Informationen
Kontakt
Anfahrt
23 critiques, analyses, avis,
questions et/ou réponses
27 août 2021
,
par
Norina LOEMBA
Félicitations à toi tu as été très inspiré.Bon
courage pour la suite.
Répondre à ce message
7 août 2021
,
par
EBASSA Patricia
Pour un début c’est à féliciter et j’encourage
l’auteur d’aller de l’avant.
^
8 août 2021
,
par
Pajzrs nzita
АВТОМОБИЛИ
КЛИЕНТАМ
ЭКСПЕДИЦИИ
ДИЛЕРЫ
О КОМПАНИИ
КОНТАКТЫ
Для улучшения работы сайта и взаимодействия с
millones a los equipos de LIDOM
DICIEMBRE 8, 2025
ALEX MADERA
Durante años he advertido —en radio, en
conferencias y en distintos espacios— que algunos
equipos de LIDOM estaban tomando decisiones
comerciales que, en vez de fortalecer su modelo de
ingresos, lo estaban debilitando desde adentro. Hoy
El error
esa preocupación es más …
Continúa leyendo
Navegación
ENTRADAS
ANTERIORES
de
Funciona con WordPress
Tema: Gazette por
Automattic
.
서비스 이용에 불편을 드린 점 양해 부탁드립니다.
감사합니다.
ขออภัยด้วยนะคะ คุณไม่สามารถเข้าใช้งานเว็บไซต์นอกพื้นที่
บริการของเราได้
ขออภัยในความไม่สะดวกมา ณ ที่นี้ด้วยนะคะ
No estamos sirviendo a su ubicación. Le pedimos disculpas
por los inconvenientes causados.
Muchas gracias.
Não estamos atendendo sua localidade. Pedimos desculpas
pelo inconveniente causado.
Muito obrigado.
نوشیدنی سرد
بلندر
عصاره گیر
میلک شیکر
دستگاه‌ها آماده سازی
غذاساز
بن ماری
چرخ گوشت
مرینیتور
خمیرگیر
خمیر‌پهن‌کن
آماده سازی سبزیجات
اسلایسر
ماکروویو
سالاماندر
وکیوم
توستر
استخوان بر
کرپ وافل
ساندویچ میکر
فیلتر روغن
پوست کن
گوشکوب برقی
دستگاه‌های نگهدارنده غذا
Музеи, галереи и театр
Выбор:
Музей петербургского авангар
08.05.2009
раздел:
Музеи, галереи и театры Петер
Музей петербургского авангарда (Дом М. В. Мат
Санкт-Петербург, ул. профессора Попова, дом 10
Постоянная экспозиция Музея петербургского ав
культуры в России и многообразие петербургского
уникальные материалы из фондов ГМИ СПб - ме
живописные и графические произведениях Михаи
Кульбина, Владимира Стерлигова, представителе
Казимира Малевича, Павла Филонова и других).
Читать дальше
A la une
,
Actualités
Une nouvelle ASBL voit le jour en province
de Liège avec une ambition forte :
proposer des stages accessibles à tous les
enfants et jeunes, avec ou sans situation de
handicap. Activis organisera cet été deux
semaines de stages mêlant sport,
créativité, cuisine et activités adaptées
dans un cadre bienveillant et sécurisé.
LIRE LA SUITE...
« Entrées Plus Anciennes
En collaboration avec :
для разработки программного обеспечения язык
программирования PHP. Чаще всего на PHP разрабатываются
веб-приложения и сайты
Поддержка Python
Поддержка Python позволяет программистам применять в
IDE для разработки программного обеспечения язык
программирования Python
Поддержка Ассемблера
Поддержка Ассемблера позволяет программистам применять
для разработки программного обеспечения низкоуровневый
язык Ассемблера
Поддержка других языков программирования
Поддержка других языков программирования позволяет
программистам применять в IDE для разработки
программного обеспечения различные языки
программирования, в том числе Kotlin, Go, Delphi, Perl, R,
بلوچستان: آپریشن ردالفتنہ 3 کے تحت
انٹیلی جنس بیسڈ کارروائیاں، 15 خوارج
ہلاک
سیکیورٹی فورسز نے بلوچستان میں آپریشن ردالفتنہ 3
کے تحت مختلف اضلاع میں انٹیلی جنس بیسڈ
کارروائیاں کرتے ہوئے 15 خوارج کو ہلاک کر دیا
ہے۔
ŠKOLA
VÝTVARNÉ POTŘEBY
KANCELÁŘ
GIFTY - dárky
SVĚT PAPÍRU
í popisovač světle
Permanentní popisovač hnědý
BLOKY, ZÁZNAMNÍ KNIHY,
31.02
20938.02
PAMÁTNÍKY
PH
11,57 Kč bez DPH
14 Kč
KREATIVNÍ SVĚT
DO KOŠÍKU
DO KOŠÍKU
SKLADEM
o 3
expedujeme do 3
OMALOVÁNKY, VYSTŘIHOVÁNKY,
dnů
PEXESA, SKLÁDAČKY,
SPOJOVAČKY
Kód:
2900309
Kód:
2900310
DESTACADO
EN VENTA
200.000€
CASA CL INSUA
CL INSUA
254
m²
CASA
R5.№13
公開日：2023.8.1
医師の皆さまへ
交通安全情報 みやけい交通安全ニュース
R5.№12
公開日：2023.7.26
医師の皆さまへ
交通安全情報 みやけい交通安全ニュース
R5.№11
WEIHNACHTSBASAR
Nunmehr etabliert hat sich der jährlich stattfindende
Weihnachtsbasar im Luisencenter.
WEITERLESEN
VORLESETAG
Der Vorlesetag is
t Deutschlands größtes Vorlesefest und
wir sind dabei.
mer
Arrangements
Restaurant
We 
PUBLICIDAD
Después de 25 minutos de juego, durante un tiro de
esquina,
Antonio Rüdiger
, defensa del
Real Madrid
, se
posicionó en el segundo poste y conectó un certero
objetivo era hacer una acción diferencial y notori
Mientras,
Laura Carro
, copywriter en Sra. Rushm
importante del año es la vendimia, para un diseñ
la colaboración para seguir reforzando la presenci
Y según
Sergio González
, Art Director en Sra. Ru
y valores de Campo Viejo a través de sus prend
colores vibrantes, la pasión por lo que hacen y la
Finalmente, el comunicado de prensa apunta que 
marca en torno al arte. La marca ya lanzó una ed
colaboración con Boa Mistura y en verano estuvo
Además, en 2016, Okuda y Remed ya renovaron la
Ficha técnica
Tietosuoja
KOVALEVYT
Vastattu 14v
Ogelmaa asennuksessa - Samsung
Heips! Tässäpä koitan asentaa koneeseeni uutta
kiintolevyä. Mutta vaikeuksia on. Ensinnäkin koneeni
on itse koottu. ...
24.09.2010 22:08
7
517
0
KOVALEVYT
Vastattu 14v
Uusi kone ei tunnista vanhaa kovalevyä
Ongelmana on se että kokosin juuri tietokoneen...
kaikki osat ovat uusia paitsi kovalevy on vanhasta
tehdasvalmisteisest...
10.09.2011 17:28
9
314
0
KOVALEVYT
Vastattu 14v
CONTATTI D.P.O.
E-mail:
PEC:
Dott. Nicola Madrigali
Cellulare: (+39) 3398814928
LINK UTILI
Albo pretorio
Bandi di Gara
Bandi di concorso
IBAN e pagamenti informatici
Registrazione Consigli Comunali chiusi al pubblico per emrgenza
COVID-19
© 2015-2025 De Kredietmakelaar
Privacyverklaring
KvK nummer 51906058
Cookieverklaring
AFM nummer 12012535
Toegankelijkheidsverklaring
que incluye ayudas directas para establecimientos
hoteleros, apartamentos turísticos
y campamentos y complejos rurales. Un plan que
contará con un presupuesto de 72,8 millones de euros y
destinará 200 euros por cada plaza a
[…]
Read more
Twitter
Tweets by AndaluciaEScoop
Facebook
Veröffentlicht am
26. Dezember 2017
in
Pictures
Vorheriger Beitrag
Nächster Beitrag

########################################

Activity ▸
Copy out the data exactly, keeping each line whole.

Task result ▸
Informationen
Kontakt
Anfahrt
23 critiques, analyses, avis,
questions et/ou réponses
27 août 2021
,
par
Norina LOEMBA
Félicitations à toi tu as été très inspiré.Bon
courage pour la suite.
Répondre à ce message
7 août 2021
,
par
EBASSA Patricia
Pour un début c’est à féliciter et j’encourage
l’auteur d’aller de l’avant.
^
8 août 2021
,
par
Pajzrs nzita
АВТОМОБИЛИ
КЛИЕНТАМ
ЭКСПЕДИЦИИ
ДИЛЕРЫ
О КОМПАНИИ
КОНТАКТЫ
Для улучшения работы сайта и взаимодействия с
millones a los equipos de LIDOM
DICIEMBRE 8, 2025
ALEX MADERA
Durante años he advertido —en radio, en
conferencias y en distintos espacios— que algunos
equipos de LIDOM estaban tomando decisiones
comerciales que, en vez de fortalecer su modelo de
ingresos, lo estaban debilitando desde adentro. Hoy
El error
esa preocupación es más …
Continúa leyendo
Navegación
ENTRADAS
ANTERIORES
de
Funciona con WordPress
Tema: Gazette por
Automattic
.
서비스 이용에 불편을 드린 점 양해 부탁드립니다.
감사합니다.
ขออภัยด้วยนะคะ คุณไม่สามารถเข้าใช้งานเว็บไซต์นอกพื้นที่
บริการของเราได้
ขออภัยในความไม่สะดวกมา ณ ที่นี้ด้วยนะคะ
No estamos sirviendo a su ubicación. Le pedimos disculpas
por los inconvenientes causados.
Muchas gracias.
Não estamos atendendo sua localidade. Pedimos desculpas
pelo inconveniente causado.
Muito obrigado.
نوشیدنی سرد
بلندر
عصاره گیر
میلک شیکر
دستگاه‌ها آماده سازی
غذاساز
بن ماری
چرخ گوشت
مرینیتور
خمیرگیر
خمیر‌پهن‌کن
آماده سازی سبزیجات
اسلایسر
ماکروویو
سالاماندر
وکیوم
توستر
استخوان بر
کرپ وافل
ساندویچ میکر
فیلتر روغن
پوست کن
گوشکوب برقی
دستگاه‌های نگهدارنده غذا
Музеи, галереи и театр
Выбор:
Музей петербургского авангар
08.05.2009
раздел:
Музеи, галереи и театры Петер
Музей петербургского авангарда (Дом М. В. Мат
Санкт-Петербург, ул. профессора Попова, дом 10
Постоянная экспозиция Музея петербургского ав
культуры в России и многообразие петербургского
уникальные материалы из фондов ГМИ СПб - ме
живописные и графические произведениях Михаи
Кульбина, Владимира Стерлигова, представителе
Казимира Малевича, Павла Филонова и других).
Читать дальше
A la une
,
Actualités
Une nouvelle ASBL voit le jour en province
de Liège avec une ambition forte :
proposer des stages accessibles à tous les
enfants et jeunes, avec ou sans situation de
handicap. Activis organisera cet été deux
semaines de stages mêlant sport,
créativité, cuisine et activités adaptées
dans un cadre bienveillant et sécurisé.
LIRE LA SUITE...
« Entrées Plus Anciennes
En collaboration avec :
для разработки программного обеспечения язык
программирования PHP. Чаще всего на PHP разрабатываются
веб-приложения и сайты
Поддержка Python
Поддержка Python позволяет программистам применять в
IDE для разработки программного обеспечения язык
программирования Python
Поддержка Ассемблера
Поддержка Ассемблера позволяет программистам применять
для разработки программного обеспечения низкоуровневый
язык Ассемблера
Поддержка других языков программирования
Поддержка других языков программирования позволяет
программистам применять в IDE для разработки
программного обеспечения различные языки
программирования, в том числе Kotlin, Go, Delphi, Perl, R,
بلوچستان: آپریشن ردالفتنہ 3 کے تحت
انٹیلی جنس بیسڈ کارروائیاں، 15 خوارج
ہلاک
سیکیورٹی فورسز نے بلوچستان میں آپریشن ردالفتنہ 3
کے تحت مختلف اضلاع میں انٹیلی جنس بیسڈ
کارروائیاں کرتے ہوئے 15 خوارج کو ہلاک کر دیا
ہے۔
ŠKOLA
VÝTVARNÉ POTŘEBY
KANCELÁŘ
GIFTY - dárky
SVĚT PAPÍRU
í popisovač světle
Permanentní popisovač hnědý
BLOKY, ZÁZNAMNÍ KNIHY,
31.02
20938.02
PAMÁTNÍKY
PH
11,57 Kč bez DPH
14 Kč
KREATIVNÍ SVĚT
DO KOŠÍKU
DO KOŠÍKU
SKLADEM
o 3
expedujeme do 3
OMALOVÁNKY, VYSTŘIHOVÁNKY,
dnů
PEXESA, SKLÁDAČKY,
SPOJOVAČKY
Kód:
2900309
Kód:
2900310
DESTACADO
EN VENTA
200.000€
CASA CL INSUA
CL INSUA
254
m²
CASA
R5.№13
公開日：2023.8.1
医師の皆さまへ
交通安全情報 みやけい交通安全ニュース
R5.№12
公開日：2023.7.26
医師の皆さまへ
交通安全情報 みやけい交通安全ニュース
R5.№11
WEIHNACHTSBASAR
Nunmehr etabliert hat sich der jährlich stattfindende
Weihnachtsbasar im Luisencenter.
WEITERLESEN
VORLESETAG
Der Vorlesetag is
t Deutschlands größtes Vorlesefest und
wir sind dabei.
mer
Arrangements
Restaurant
We 
PUBLICIDAD
Después de 25 minutos de juego, durante un tiro de
esquina,
Antonio Rüdiger
, defensa del
Real Madrid
, se
posicionó en el segundo poste y conectó un certero
objetivo era hacer una acción diferencial y notori
Mientras,
Laura Carro
, copywriter en Sra. Rushm
importante del año es la vendimia, para un diseñ
la colaboración para seguir reforzando la presenci
Y según
Sergio González
, Art Director en Sra. Ru
y valores de Campo Viejo a través de sus prend
colores vibrantes, la pasión por lo que hacen y la
Finalmente, el comunicado de prensa apunta que 
marca en torno al arte. La marca ya lanzó una ed
colaboración con Boa Mistura y en verano estuvo
Además, en 2016, Okuda y Remed ya renovaron la
Ficha técnica
Tietosuoja
KOVALEVYT
Vastattu 14v
Ogelmaa asennuksessa - Samsung
Heips! Tässäpä koitan asentaa koneeseeni uutta
kiintolevyä. Mutta vaikeuksia on. Ensinnäkin koneeni
on itse koottu. ...
24.09.2010 22:08
7
517
0
KOVALEVYT
Vastattu 14v
Uusi kone ei tunnista vanhaa kovalevyä
Ongelmana on se että kokosin juuri tietokoneen...
kaikki osat ovat uusia paitsi kovalevy on vanhasta
tehdasvalmisteisest...
10.09.2011 17:28
9
314
0
KOVALEVYT
Vastattu 14v
CONTATTI D.P.O.
E-mail:
PEC:
Dott. Nicola Madrigali
Cellulare: (+39) 3398814928
LINK UTILI
Albo pretorio
Bandi di Gara
Bandi di concorso
IBAN e pagamenti informatici
Registrazione Consigli Comunali chiusi al pubblico per emrgenza
COVID-19
© 2015-2025 De Kredietmakelaar
Privacyverklaring
KvK nummer 51906058
Cookieverklaring
AFM nummer 12012535
Toegankelijkheidsverklaring
que incluye ayudas directas para establecimientos
hoteleros, apartamentos turísticos
y campamentos y complejos rurales. Un plan que
contará con un presupuesto de 72,8 millones de euros y
destinará 200 euros por cada plaza a
[…]
Read more
Twitter
Tweets by AndaluciaEScoop
Facebook
Veröffentlicht am
26. Dezember 2017
in
Pictures
Vorheriger Beitrag
Nächster Beitrag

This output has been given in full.